If you feel like you or someone you know is in immediate danger, you should call 911 (or your country’s local emergency line) or go to an emergency room to get immediate help. Explain that it is a psychiatric emergency and ask for someone who is trained for these kinds of situations.


Amid growing industry scrutiny over how tech companies build safeguards for their youngest and most vulnerable users, Meta is introducing new safety-oriented features to its AI chatbot on Thursday. The guardrails are geared particularly toward providing support and parental notification for youth exhibiting signs of self-harm or suicidal intentions.

As part of Meta’s supervision tools for parents, adults must opt in and select which Instagram, Facebook and Meta Horizons accounts they want to supervise, with instructions detailed on Meta’s family center page. The settings are available now in the US, Canada, UK and Australia.

Now, when a teen shows signs of discussing potentially harmful content with the Meta AI chatbot, their supervising parent will be sent an alert via text, email or in-app notification. The exact content of the teen’s message will not be included, but Meta will share resources and tips with the parent. 

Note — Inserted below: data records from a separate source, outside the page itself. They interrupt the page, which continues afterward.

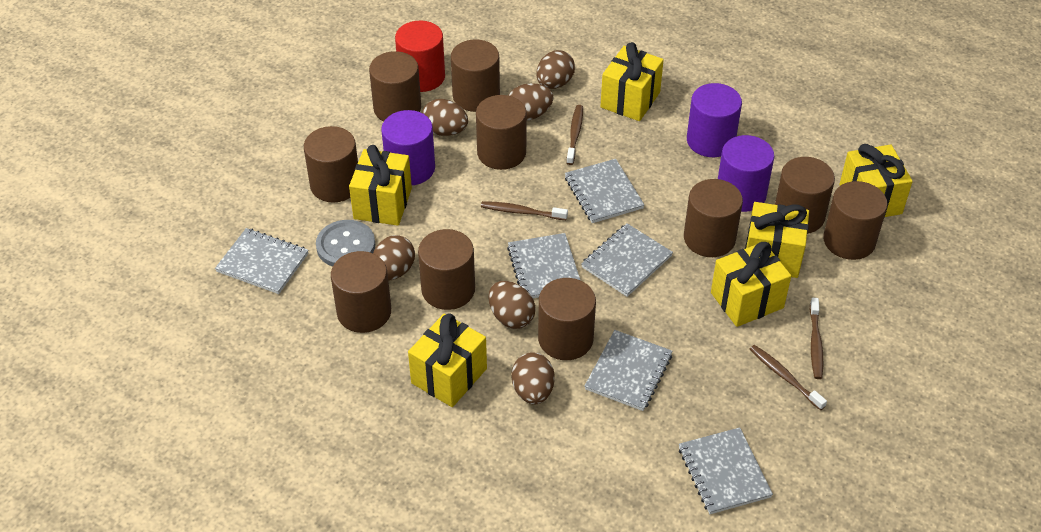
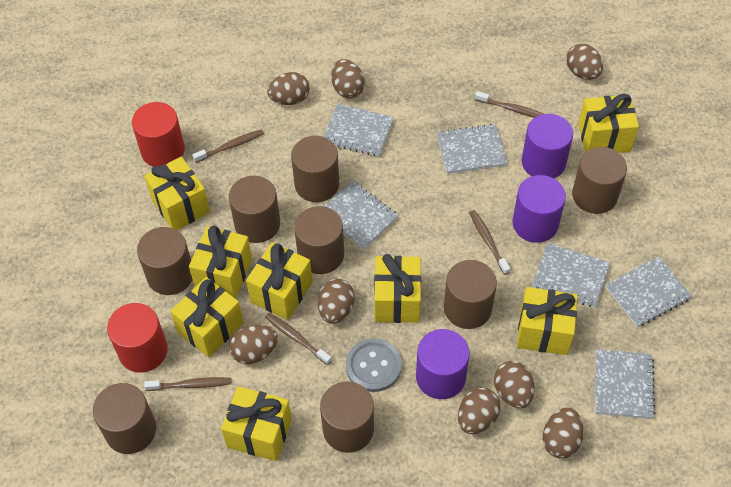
brown cylinder: [304,126,358,203] [331,251,391,333] [369,51,421,122] [418,229,475,310] [451,39,500,112] [476,95,527,170] [538,278,596,360] [684,179,743,257] [775,157,835,234] [823,181,888,260] = 10 -> [93,383,156,454] [137,227,192,295] [229,176,280,243] [291,136,339,202] [294,206,344,274] [320,381,374,453] [444,260,497,329] [572,147,627,214] = 8
brown egg: [373,235,415,281] [422,99,468,136] [489,281,536,329] [508,83,554,121] [511,352,555,404] [537,50,575,89] = 6 -> [229,325,278,364] [267,72,310,105] [318,279,354,324] [331,59,365,98] [458,388,500,434] [494,361,535,409] [542,407,583,458] [566,44,603,80] = 8
brown toothbrush: [481,201,568,220] [566,105,583,165] [750,345,827,410] [810,298,823,379] = 4 -> [144,377,232,391] [192,129,264,163] [265,313,332,365] [469,210,510,275] [475,91,543,118] = 5
red cylinder: [395,21,445,92] = 1 -> [107,303,168,373] [132,102,185,167] = 2
yellow gift: [349,145,412,226] [408,313,487,407] [600,42,664,121] [711,242,791,327] [745,202,809,278] [839,144,913,217] = 6 -> [144,157,210,230] [170,277,244,357] [189,226,252,299] [221,386,292,461] [246,242,312,320] [374,254,421,323] [517,287,578,355] [578,94,639,153] = 8

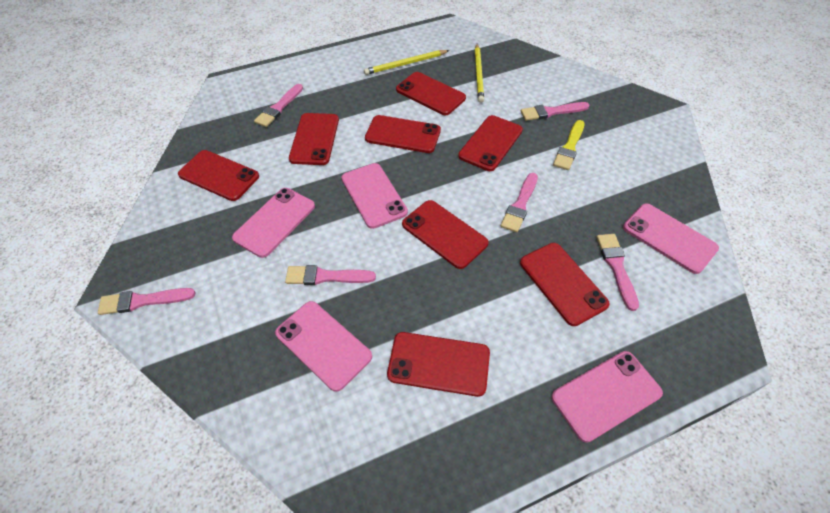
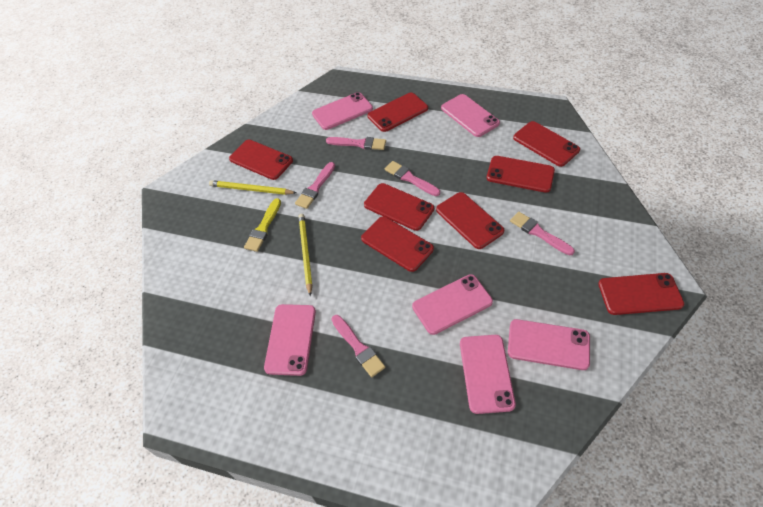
pink brush: [98,288,196,315] [254,84,303,127] [285,265,376,285] [501,173,538,232] [521,102,589,121] [596,234,639,311] = 6 -> [295,162,335,209] [326,137,386,150] [332,315,385,377] [385,161,440,196] [510,212,575,256] = 5
pink phone: [232,188,315,258] [275,301,372,392] [341,163,408,229] [552,351,663,443] [623,203,719,274] = 5 -> [264,304,316,376] [312,92,373,130] [412,274,493,335] [441,94,500,137] [460,335,516,414] [508,319,590,370] = 6

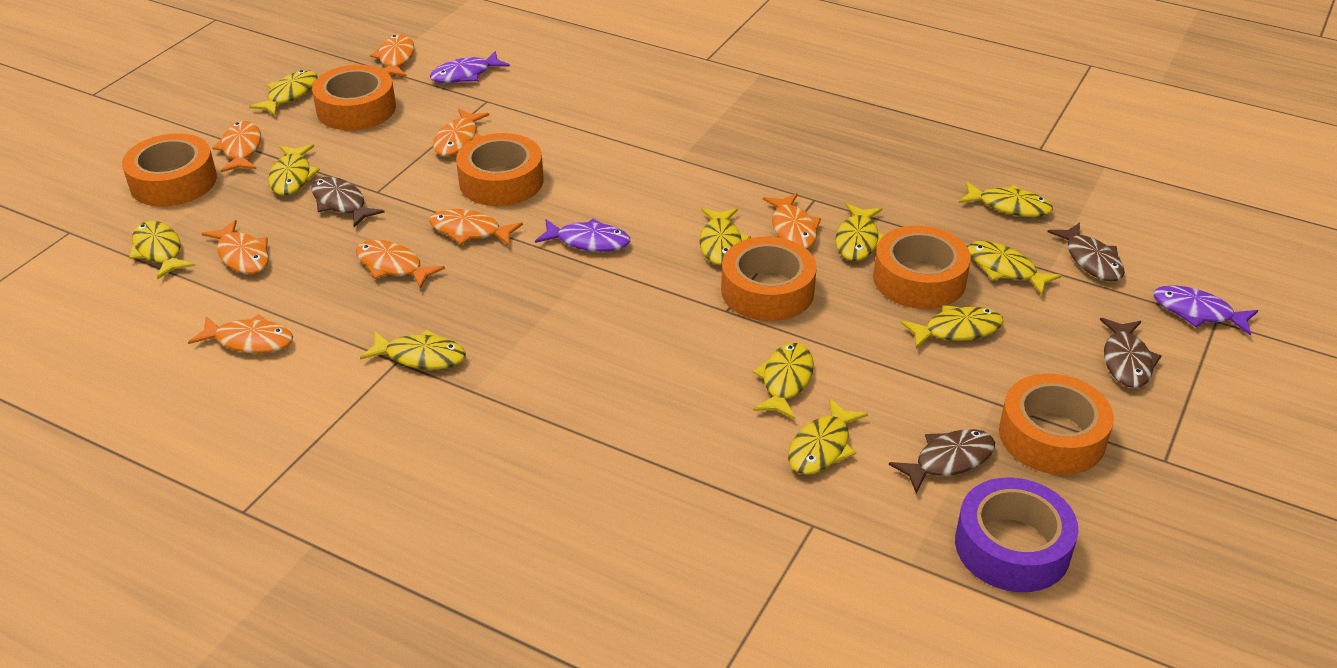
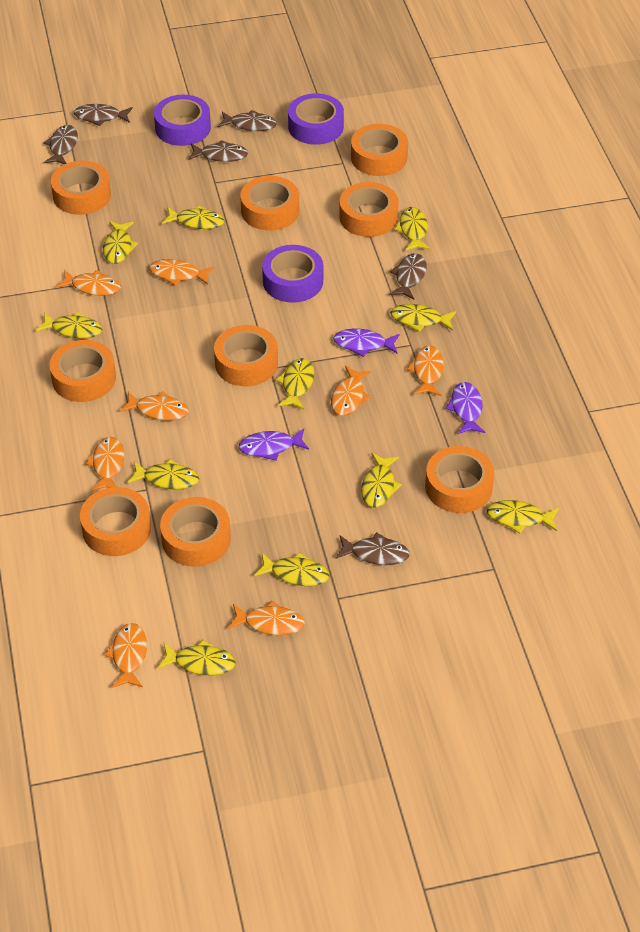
brown fish: [311,177,384,227] [889,429,995,493] [1048,222,1125,281] [1100,318,1161,388] = 4 -> [44,125,78,164] [74,104,133,126] [188,140,248,162] [218,110,277,131] [335,532,410,565] [390,253,427,299] = 6
orange tape: [122,133,217,207] [312,65,396,130] [456,133,544,206] [721,237,817,321] [873,226,971,309] [999,374,1114,475] = 6 -> [49,340,116,402] [51,161,111,215] [80,487,151,556] [160,497,231,567] [214,325,278,386] [240,176,299,230] [339,182,399,237] [351,124,408,176] [425,446,494,513] = 9
purple tape: [955,478,1078,592] = 1 -> [154,95,211,146] [262,245,323,303] [288,93,344,145] = 3

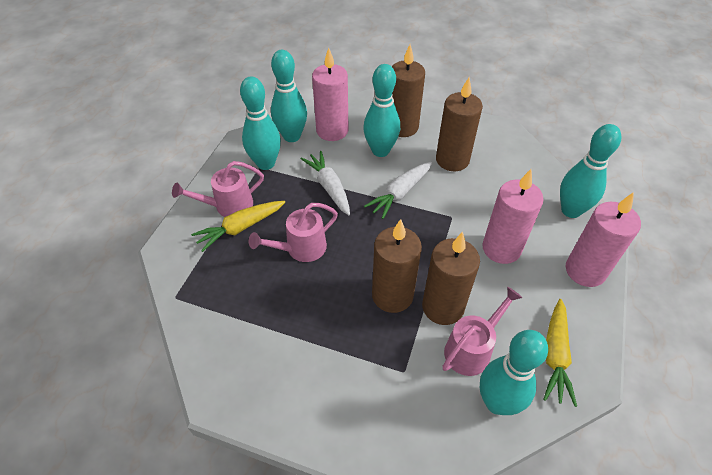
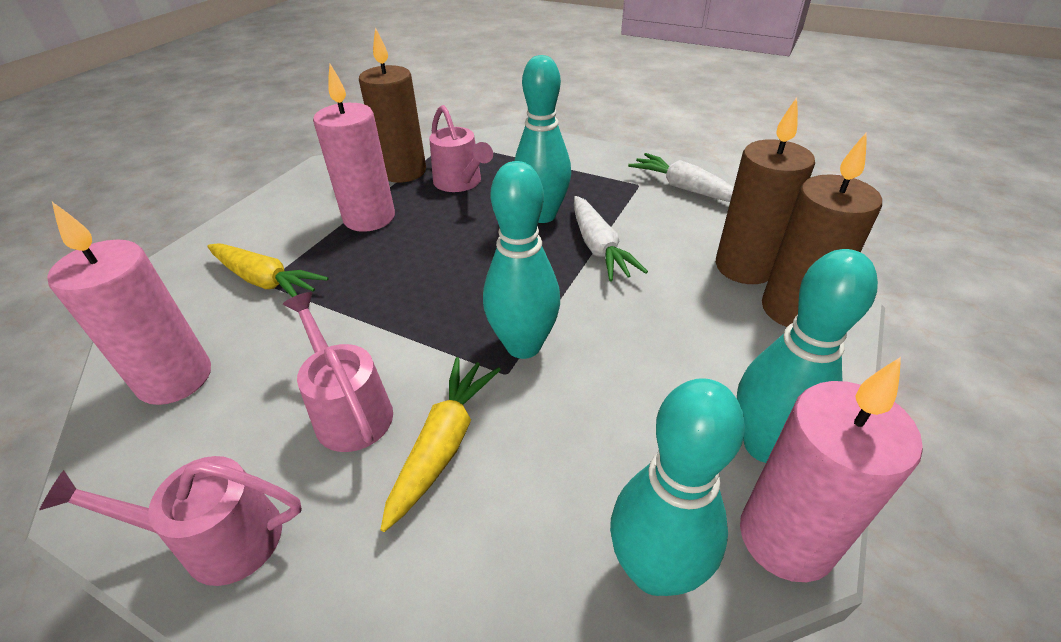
brown candle: [372,219,422,313] [392,44,425,137] [422,232,480,325] [436,78,483,171] = 4 -> [359,27,426,183] [716,97,815,284] [762,132,882,327] = 3
turquoise bowling pin: [240,77,281,170] [271,50,307,142] [363,64,400,157] [480,330,548,415] [560,124,621,218] = 5 -> [483,161,560,359] [514,55,571,223] [610,378,745,596] [737,249,878,463] = 4

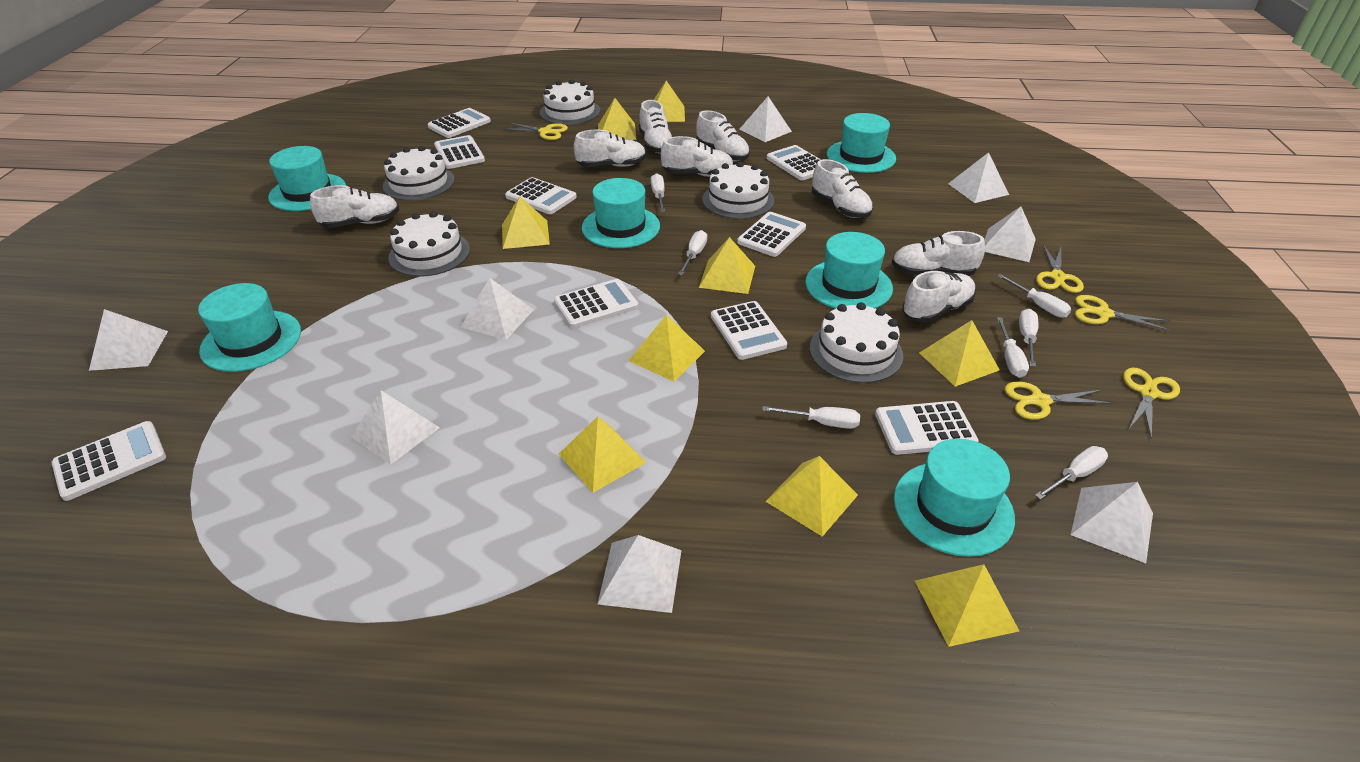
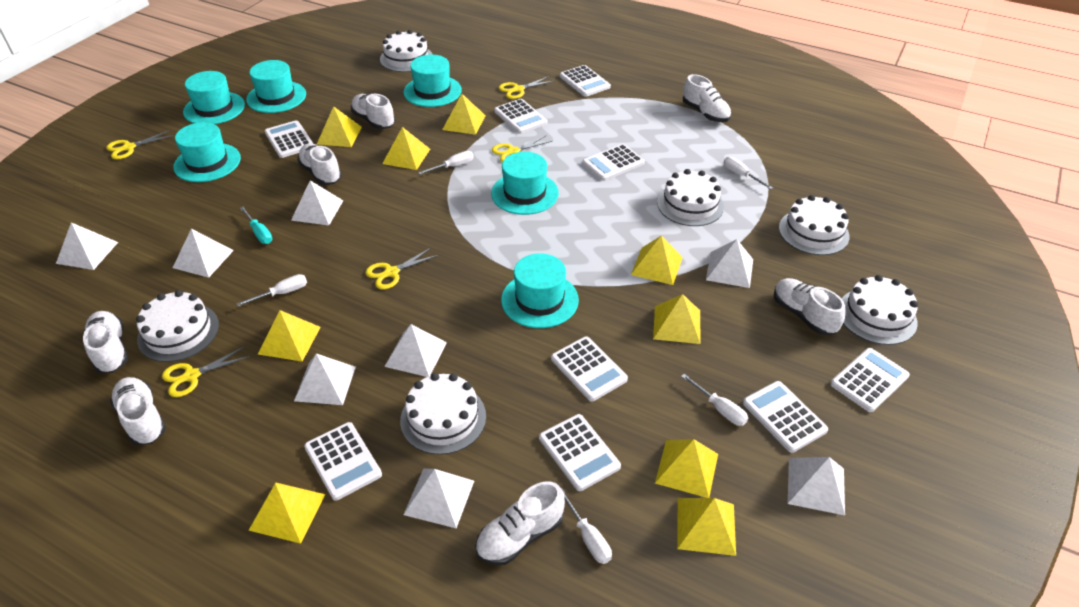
turquoise screwdriver: none = 0 -> [240,207,272,244] = 1
white cake: [383,146,455,201] [388,211,470,277] [540,79,600,125] [702,162,774,219] [810,302,903,383] = 5 -> [136,290,219,362] [380,30,433,72] [400,373,486,455] [657,169,724,226] [779,195,850,255] [841,275,918,345] = 6
white screwdriver: [651,173,665,212] [678,230,707,275] [762,406,860,429] [997,274,1071,318] [997,317,1029,378] [1019,309,1038,367] [1035,446,1108,499] = 7 -> [236,274,307,306] [418,151,474,175] [561,488,612,564] [681,374,748,426] [724,157,773,189] = 5
white shoe: [310,185,399,228] [574,130,646,167] [639,100,672,153] [661,136,734,177] [696,110,750,161] [812,159,873,218] [892,231,985,276] [902,271,976,323] = 8 -> [83,311,128,373] [110,377,166,446] [297,144,342,185] [351,94,395,129] [475,481,565,565] [683,74,731,122] [774,278,845,335] = 7

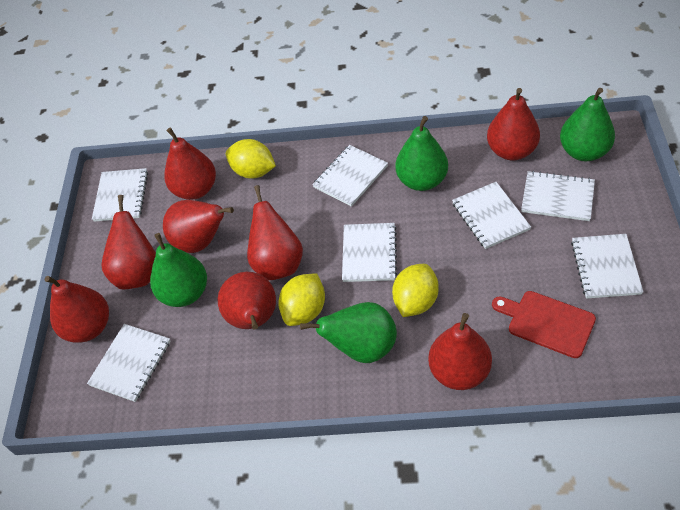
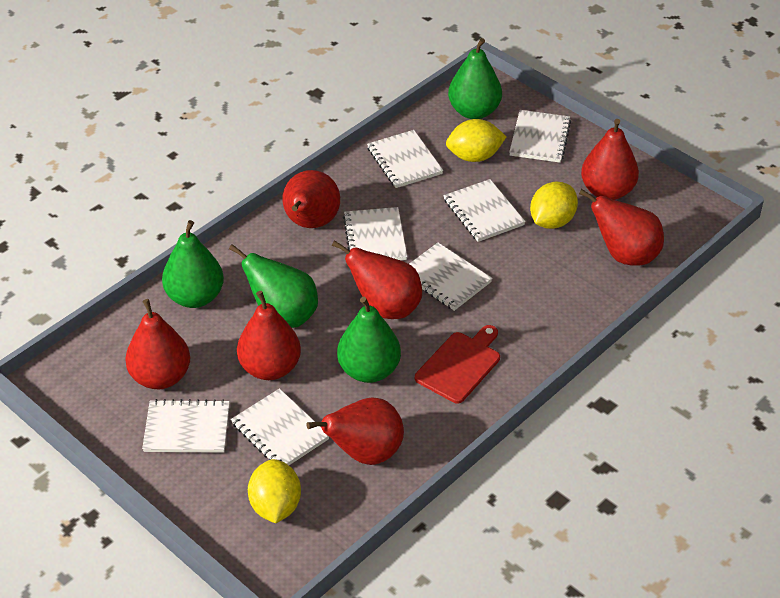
red pear: [45,276,109,343] [102,195,156,290] [163,200,234,253] [164,127,216,200] [218,272,276,330] [247,185,303,280] [428,313,492,390] [487,88,540,160] = 8 -> [125,299,190,389] [237,291,301,380] [283,170,340,228] [307,397,404,465] [332,240,422,319] [579,189,664,266] [581,119,639,200] = 7

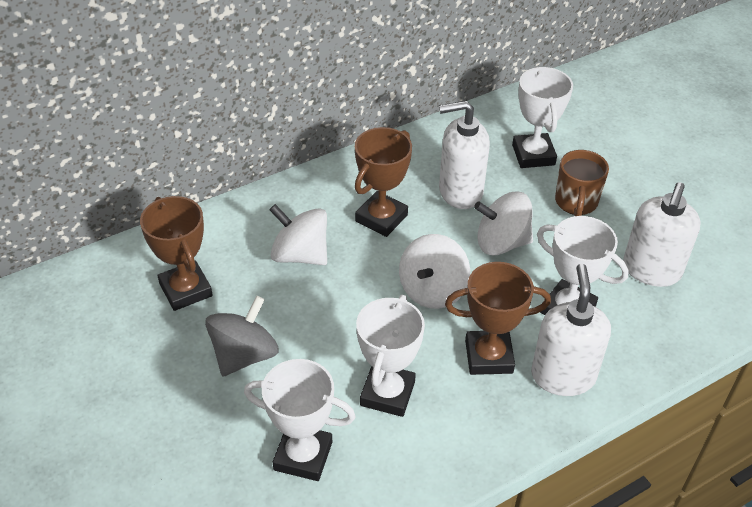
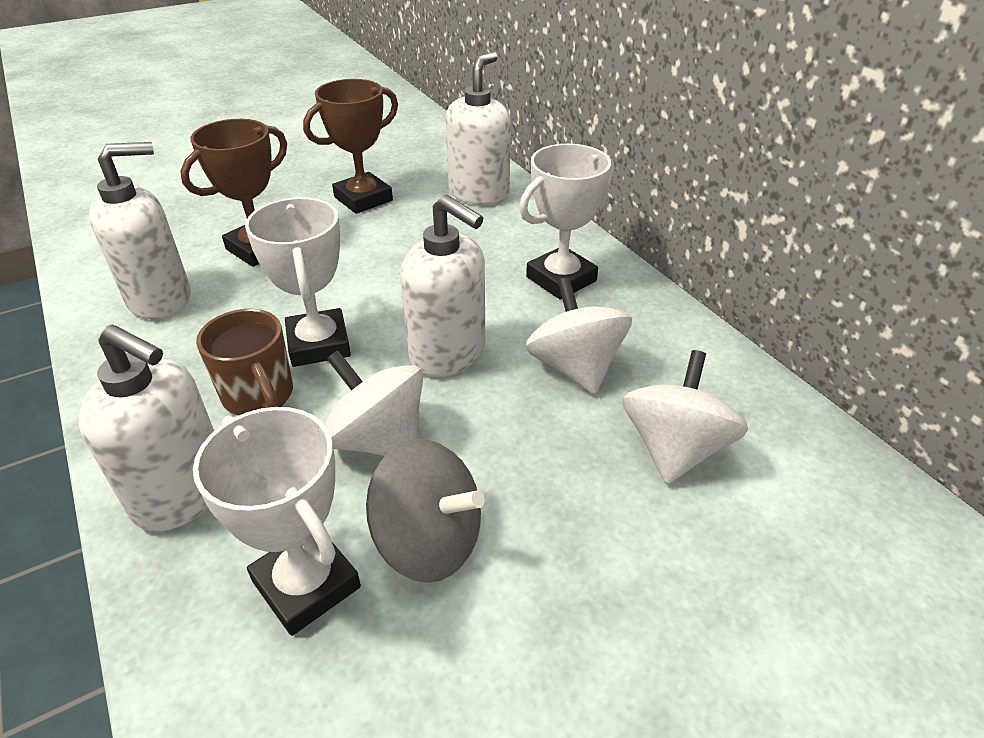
brown trophy: [140,196,213,311] [355,127,412,237] [445,262,551,375] = 3 -> [180,119,287,267] [303,79,398,214] = 2
white soap dispenser: [439,101,490,209] [531,264,611,396] [623,182,701,287] = 3 -> [78,324,214,532] [89,142,191,319] [400,195,485,377] [445,52,511,205] = 4
white trophy: [244,359,356,481] [356,295,425,417] [512,66,573,168] [537,216,629,315] = 4 -> [193,407,361,636] [245,197,351,367] [519,144,614,300] = 3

The company says it already shares crisis helpline information with teens and encourages them to reach out to trusted adults for help. Meta also alerts parents if their teen is repeatedly searching Instagram for self-harm or suicide content in a short period of time.

Meta says it built an AI system to identify potentially dangerous conversations, leaning on the expertise of real humans through its well-being panels and outside mental health clinicians. At launch, all alerts will be sent through a manual review process, and the company will “err on the side of caution and alert the parent.”

Meta is also building the ability to have emergency services alerted in cases where there is a credible risk of suicide, as the company calls it. This isn’t available yet, but it would likely be similar to the alert system it already has on Facebook and Instagram, which the company says has led to over 19,000 referrals globally to emergency responders for wellness checks. 

The Facebook and Instagram parent company is no stranger to the mental health harms technology can pose. Earlier this year, Meta was found guilty by two separate juries for creating intentionally addictive social media platforms and enabling child exploitation

This follows a renewed period of concern from tech watchdogs and safety advocates who have called out, and in some cases sued tech and AI companies for, the risky behaviors AI chatbots can encourage and enable, including self-harm and suicide.